Now, consider for the remaining parts of the question below that
both shells are fired at an angle greater than 45 degrees with
respect to the horizontal. Remember that enemy ship A is closer
than enemy ship B.
* Which shell is fired at the larger angle?
a. A
b. B
c. Both shells are fired at the same angle.
* Which shell is launched with a greater vertical velocity,
vy?
a. A
b. B
c. Both shells are launched with the same vertical velocity.
*Which shell is launched with a greater horizontal velocity,
vx?
a A
b.B
c.Both shells are launched with the same horizontal velocity.
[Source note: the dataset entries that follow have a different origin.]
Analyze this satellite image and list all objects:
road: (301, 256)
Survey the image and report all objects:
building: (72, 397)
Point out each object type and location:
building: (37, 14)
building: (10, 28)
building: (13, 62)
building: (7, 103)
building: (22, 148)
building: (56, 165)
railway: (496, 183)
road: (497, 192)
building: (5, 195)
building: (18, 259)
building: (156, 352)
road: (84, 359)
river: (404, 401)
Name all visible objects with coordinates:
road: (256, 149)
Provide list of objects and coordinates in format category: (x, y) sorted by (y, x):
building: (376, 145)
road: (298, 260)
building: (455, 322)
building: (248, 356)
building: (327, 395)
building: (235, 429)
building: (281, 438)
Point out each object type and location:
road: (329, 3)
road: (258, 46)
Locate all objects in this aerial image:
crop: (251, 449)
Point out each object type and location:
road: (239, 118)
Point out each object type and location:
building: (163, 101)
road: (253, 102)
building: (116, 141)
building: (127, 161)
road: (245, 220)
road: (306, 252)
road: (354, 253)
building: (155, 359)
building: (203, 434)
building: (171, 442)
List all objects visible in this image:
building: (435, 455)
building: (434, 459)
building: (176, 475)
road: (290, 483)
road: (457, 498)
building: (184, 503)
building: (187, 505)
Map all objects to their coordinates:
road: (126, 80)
*Which shell reaches the greater maximum height?
a.A
b.B
c.Both shells reach the same maximum height.
*Which shell has the longest travel time (time elapsed between
being fired and hitting the enemy ship)?
a. A
b. B
c. Both shells have the same travel time.
Answer
Body undergoing projectile movement is the solution to this problem.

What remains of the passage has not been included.